17
Agustus tahun ini ini jatuh pada Moment Idul Fitri yang jatuh pada hari sabtu
dimana 12 agustus 2 tahun belakangan jatuh di bulan ramadhan
Tiba-tiba
muncul harapan: barangkali di dalam bulan ini dua semangat itu—Idul Fitri dan
kemerdekaan,
akan
menyatu ke dalam merah darah kita untuk
saling memperarat tali persaudaraan dan memerangi korupsi.
Bagi
saya, hasrat pertama nasionalisme di masa sekarang haruslah tentang memberantas
korupsi.
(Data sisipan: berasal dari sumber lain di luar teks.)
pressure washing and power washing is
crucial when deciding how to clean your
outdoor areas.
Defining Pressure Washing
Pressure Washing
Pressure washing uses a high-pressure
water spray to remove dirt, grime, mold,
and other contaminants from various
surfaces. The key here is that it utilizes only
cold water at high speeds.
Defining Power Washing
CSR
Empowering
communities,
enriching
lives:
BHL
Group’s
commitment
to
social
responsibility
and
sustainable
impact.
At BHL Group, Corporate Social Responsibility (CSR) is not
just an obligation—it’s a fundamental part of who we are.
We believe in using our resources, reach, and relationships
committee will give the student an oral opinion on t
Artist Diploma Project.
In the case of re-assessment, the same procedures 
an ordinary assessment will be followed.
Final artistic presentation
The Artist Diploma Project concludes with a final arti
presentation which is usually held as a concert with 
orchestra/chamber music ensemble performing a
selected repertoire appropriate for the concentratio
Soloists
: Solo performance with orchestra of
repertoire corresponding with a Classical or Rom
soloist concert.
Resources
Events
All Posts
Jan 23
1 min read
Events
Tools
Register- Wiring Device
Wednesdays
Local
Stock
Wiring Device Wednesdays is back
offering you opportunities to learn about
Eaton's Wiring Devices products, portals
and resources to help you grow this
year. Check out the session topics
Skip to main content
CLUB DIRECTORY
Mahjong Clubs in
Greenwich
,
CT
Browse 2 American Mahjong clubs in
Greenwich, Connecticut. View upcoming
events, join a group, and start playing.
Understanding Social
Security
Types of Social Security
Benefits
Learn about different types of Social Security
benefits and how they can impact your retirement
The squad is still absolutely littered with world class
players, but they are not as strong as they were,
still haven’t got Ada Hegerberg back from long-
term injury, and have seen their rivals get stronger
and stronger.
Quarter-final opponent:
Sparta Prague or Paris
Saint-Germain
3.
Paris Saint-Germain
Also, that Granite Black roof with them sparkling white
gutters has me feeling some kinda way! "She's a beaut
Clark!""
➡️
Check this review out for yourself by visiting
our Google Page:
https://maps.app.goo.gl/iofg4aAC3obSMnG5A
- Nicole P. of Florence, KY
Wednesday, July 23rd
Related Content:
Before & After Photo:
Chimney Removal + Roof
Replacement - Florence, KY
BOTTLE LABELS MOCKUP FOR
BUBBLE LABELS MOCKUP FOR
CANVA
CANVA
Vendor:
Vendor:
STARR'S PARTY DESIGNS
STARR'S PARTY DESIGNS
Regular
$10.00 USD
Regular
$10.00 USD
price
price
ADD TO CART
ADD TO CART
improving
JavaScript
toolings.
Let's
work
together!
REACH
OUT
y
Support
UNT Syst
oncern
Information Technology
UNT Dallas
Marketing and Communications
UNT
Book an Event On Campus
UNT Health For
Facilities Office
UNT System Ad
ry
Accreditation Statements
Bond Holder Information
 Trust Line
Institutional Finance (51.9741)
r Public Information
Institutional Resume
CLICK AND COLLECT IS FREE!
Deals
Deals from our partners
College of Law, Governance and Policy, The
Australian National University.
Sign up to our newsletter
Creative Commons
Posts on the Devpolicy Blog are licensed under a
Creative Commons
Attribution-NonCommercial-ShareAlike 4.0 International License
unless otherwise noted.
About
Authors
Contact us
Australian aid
Sebabnya sederhana dan lurus-langsung: korupsi mengancam semangat
dasar berbangsa dan bernegara, serta desire d’etre ensemble atau hasrat untuk
bersama.
Korupsi
bukan soal kecil atau besar. Ia juga bukan pencurian biasa, melainkan pencurian
kekayaan bersama yang dikumpulkan dengan susah payah melalui pajak dan
pendapatan dari kekayaan alam kita. Pajak adalah ekspresi dari hasrat
untuk bersama itu, karena ia mewakili solidaritas untuk memberi secara
berbeda-beda, tetapi mengharapkan balasan berupa barang dan pelayanan umum yang
merata.
Korupsi
itu mencuri dari khazanah yang suci – yang merupakan hati dari kehidupan
bersama itu.
Hasrat
kedua terpenting di moment Idul Fitri dan 17 Agustus ini bagi saya adalah: membangun
kota yang baik. Sebab, di kotalah masa depan hasrat kebersamaan kita harus
diwujudkan, kalau tidak negeri akan hancur. Gejala yang tidak akan berbalik
adalah bahwa makin banyak bagian dari bangsa Indonesia akan hidup di dalam kota
yang ada atau di dalam kondisi perkotaan.
Kota
kita kini rusak, dan tidak mungkin baik di masa depan apabila semangat Ramadan
dan 17 Agustus tidak menyatu untuk memberantas korupsi.
Dan,
kota adalah asal usul nasionalisme kita. Kalau tidak tinggal di kota Bandung,
Soekarno mungkin tidak mengembangkan pemikirannya. Begitu juga Cokroaminoto di
kota Surabaya. Kemerdekaan kita juga direbut di kota-kota.
Pemberontakan
pertama pada tahun 1917 terjadi di angkatan laut pemerintah kolonial Belanda,
disulut oleh Indies Social Democratic Party (cikal bakal Partai Komunis
Indonesia). Surabaya juga mengalami episode penting lainnya: peristiwa 10
November 1945. Ini perang bersenjata berskala besar pertama antara Republik
Indonesia dan tentara asing setelah Proklamasi Kemerdekaan 17 Agustus 1945.
Serangan
umum ke Jogjakarta pada 1 Maret 1949 punya makna dalam karena tentara kita
membuktikan mereka mampu menguasai kota, bukan hanya bersembunyi di hutan dan
pedesaan.
Menjelang
17 Agustus: secara sederhana, perang-kota kita di masa depan adalah perang
melawan korupsi, agar dapat membangun kota yang baik untuk memenuhi hasrat
kebersamaan kita. Kota yang dapat mendukung kebersamaan adalah kota yang
memiliki fasilitas umum yang nyaman dan dapat dimanfaatkan semua.
Sebuah
kota yang mendukung kesejahteraan masing-masing, dan meningkatkan interaksi
sosial antara warga.
Hasrat
Ketiga tentu tak kalah hebat nya dengan memberantas korupsi yaitu mempererat
tali persaudaraan yang belakangan mulai ada jarak dan banyak konflik yang
terjadi. Maka dengan moment idul fitri kala baiknya kita mempererat tali
persaudaraan , bukan hanya sesama agama namun semua elemen bangsa harus bersatu
tanpa perbedaan yang berarti.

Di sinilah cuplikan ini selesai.